Irene had warned me not to expect too much&xlash;we were only going for a day trip to Tijuana&xlash;but for me that was enough. The name alone sounded romantic, and the idea of being in Mexico was exciting. We wondered around, had lunch in the Ceasar’s Palace, a hotel that prides itself on creating the original Ceasar salad. After lunch we decided to head back and we joined the line at the border crossing. On the way into Mexico nobody had stopped us, but now we had to present our passports. When my turn came and I gave my Israeli passport to a border policeman, he studied it with great interest and asked: “I see you are an Israeli born in Austria. May I ask where you spent the years during World War II?” I gazed at him in astonishment, I couldn’t understand what he was getting at, but answered him reluctantly: “in German concentration camps”. Then he surprised me even more, he wanted to know whether I had a number on my arm. I nodded my head and when he asked to see it, I pulled up my sleeve and showed it to him. Behind me stood a young man who looked at the number and said to me: “Bless you”. Till then I hadn’t even noticed him. Suddenly I became aware of the long line that stretched behind me and of people staring at me. I was utterly confused. For a moment the past came rushing back and I felt a flash of deep anxiety, as if I was trapped and was not allowed to leave, but then my passport was returned to me and Irene and I walked slowly away.

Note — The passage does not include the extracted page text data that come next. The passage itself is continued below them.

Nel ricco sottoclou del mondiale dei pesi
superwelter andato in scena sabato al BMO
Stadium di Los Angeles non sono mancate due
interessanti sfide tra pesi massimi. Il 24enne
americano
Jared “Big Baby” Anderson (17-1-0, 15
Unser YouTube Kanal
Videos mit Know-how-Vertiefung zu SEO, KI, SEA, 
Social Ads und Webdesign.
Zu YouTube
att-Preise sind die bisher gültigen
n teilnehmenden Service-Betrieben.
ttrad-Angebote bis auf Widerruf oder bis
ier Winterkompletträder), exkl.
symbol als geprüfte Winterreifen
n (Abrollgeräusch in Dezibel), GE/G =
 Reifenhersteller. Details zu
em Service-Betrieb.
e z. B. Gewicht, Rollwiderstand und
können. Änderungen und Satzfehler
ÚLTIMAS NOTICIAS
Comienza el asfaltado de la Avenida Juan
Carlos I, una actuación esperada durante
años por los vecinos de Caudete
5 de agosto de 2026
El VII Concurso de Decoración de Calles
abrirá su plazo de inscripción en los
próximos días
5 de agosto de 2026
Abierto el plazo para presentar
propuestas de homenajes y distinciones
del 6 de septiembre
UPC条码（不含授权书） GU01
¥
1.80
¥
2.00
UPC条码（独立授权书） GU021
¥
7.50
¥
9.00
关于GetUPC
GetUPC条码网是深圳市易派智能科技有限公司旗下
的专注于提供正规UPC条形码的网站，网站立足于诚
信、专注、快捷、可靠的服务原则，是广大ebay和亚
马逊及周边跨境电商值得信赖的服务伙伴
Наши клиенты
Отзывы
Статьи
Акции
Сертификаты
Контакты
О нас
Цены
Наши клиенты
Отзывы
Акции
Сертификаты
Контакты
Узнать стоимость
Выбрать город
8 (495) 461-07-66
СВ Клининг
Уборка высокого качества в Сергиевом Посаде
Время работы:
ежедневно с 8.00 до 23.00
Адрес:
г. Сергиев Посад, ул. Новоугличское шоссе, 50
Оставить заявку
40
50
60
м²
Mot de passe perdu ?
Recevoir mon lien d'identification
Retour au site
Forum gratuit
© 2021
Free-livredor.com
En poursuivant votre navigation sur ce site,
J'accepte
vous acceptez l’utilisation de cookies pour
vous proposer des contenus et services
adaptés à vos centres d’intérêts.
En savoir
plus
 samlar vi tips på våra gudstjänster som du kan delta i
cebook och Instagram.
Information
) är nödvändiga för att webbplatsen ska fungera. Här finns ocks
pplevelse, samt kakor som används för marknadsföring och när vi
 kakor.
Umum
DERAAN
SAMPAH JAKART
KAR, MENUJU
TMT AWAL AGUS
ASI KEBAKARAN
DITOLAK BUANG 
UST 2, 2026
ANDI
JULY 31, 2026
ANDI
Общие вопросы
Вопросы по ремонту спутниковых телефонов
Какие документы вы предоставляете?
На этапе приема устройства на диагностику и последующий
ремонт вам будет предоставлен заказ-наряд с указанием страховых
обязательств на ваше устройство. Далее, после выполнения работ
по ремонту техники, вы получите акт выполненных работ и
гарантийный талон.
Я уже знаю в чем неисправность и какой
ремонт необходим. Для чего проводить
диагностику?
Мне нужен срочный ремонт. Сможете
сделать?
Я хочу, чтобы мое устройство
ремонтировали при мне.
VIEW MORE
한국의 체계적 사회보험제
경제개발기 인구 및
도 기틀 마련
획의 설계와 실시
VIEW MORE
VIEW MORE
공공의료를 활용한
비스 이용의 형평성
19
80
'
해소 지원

We hadn’t gone far, when the policeman came running after us. He begged my forgiveness for having caused me such obvious distress. Nothing had been further from his mind, and he felt he owed me an explanation. Apparently, he had grown up with stories his Father had told him about the liberation of a German concentration camp. His father had been a young soldier in the American Army and had found the sights that greeted him in the camp unforgettable. It had a profound effect on the son, and I was the first person he had met who had been there and who had a number tattooed on her arm, and he was very grateful to me for letting him see it. Both of us were very moved by the encounter and we parted with genuine warm feelings toward each other.